START SELECTED EXTRACT
How quickly did you take issue with your DH? Did you wait til you were both well and truly out of earshot? Did you confront him immediately? Is he weary with ongoing drama? Is it time to dial down triangular drama in the family? These are open questions , and worth thinking about. Also talking to him about being a team, and he does need to support you too.

AbsolutelyfedUp · 24/08/2023 10:43

MarshyMcMarshFace · 24/08/2023 10:39

If your objective is to get Dd to alter her behaviour, wading in mob handed in the moment wouldn’t work well.

It would be good to discuss it afterwards and ongoing approach to her behaviour if it continues, but basically your DH is treating you like her co-parent, not one of a group of teen friends where everyone ‘takes sides’.

How quickly did you take issue with your DH? Did you wait til you were both well and truly out of earshot? Did you confront him immediately? Is he weary with ongoing drama? Is it time to dial down triangular drama in the family? These are open questions , and worth thinking about. Also talking to him about being a team, and he does need to support you too.

I think the problem is that dh is a non confrontational wants to be everyone’s friend rather than a parent type and I’ve had enough of zero support and all discipline being down to me

OP posts:
SecondhandSalute · 24/08/2023 10:43

Sundaefraise · 24/08/2023 10:25

Same, me and dh have actually had arguments about this along the lines of ‘please let me deal with this, I am perfectly capable’ neither like it when the other jumps in.

This.
END SELECTED EXTRACT
— WORK REQUEST 1 —
In the forum discussion about parenting support, what does the original poster say they have had enough of?
— WORK REQUEST 2 —
Carry on the forum discussion about parenting support from its last line.
START PROVIDED INFORMATION
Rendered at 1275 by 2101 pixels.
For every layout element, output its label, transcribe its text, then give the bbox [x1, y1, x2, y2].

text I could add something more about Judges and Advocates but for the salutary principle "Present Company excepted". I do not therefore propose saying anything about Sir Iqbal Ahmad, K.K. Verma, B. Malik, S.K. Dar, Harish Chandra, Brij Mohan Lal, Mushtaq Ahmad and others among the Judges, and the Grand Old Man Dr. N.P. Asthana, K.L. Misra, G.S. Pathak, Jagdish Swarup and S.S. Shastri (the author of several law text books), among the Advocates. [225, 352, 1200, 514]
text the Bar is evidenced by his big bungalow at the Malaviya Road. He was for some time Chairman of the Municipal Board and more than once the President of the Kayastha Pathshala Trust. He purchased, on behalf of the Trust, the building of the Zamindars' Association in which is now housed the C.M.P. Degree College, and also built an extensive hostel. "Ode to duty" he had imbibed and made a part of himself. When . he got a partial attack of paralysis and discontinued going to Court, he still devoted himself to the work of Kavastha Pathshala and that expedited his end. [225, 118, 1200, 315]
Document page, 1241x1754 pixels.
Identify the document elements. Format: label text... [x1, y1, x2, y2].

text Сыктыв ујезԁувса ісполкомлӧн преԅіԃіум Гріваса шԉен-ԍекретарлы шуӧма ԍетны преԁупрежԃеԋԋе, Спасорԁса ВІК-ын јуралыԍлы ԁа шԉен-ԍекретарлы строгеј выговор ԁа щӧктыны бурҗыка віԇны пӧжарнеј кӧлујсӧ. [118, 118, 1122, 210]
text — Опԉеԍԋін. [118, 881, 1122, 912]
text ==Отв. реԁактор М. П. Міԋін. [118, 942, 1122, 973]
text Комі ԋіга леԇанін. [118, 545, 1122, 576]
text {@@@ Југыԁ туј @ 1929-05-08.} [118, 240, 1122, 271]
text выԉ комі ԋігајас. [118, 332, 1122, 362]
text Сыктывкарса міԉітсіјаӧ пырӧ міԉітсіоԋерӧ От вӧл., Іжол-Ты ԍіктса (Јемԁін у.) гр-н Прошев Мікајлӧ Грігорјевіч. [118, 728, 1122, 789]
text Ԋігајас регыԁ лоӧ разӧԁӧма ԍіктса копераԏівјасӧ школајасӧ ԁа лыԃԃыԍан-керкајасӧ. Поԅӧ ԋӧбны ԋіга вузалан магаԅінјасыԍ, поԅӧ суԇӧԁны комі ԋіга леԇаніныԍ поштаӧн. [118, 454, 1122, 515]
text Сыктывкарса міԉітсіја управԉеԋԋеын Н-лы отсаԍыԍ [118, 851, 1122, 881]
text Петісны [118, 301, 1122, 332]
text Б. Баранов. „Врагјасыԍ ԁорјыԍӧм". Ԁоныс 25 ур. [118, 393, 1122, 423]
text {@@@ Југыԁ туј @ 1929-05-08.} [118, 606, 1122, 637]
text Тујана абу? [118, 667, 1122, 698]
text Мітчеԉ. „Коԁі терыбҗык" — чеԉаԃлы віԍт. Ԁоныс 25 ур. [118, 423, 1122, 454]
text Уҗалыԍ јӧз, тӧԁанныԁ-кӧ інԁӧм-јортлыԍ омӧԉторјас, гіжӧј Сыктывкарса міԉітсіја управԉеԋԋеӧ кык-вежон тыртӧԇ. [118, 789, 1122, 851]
END PROVIDED INFORMATION
— OUTPUT 1 —
Zero support, with all discipline left to the original poster.

— OUTPUT 2 —
felisha54 · 24/08/2023 10:45

It depends what it is. My dh has said things like 'don't speak to my wife like that' if she's been rude to me. I wouldn't want him to pile in though and repeat what I've already said.

BeckyBlue · 24/08/2023 10:47

I think if you're having the conversation about acceptable behaviour then the other parent chipping in is not helpful, yes.

But if disrespectful foul language was directed at one of us (parents) within earshot of the other, I would absolutely expect the other one to give it an 'oi! knock that right off' etc, not sit in silence.

AbsolutelyfedUp · 24/08/2023 10:49

Yes I think all I wanted was him to just say not to speak to me like that as it was so unpleasant

OP posts:
pinkyredrose · 24/08/2023 10:50

What did she say?

SecondhandSalute · 24/08/2023 10:50

felisha54 · 24/08/2023 10:45

It depends what it is. My dh has said things like 'don't speak to my wife like that' if she's been rude to me. I wouldn't want him to pile in though and repeat what I've already said.

That response would absolutely enrage me. Why does being his wife mean you can’t be spoken to rudely, rather than it being not ok to be foully rude to your mother? It’s very proprietorial and patriarchal, and would be even less productive if the child in question was the stepchild rather than the biological child of Macho Man.

SirenSays · 24/08/2023 10:53

Theres a huge difference between a united front and ganging up. Though maybe your DH doesn't understand that if he's talking about "fighting your battles" He should have supported you.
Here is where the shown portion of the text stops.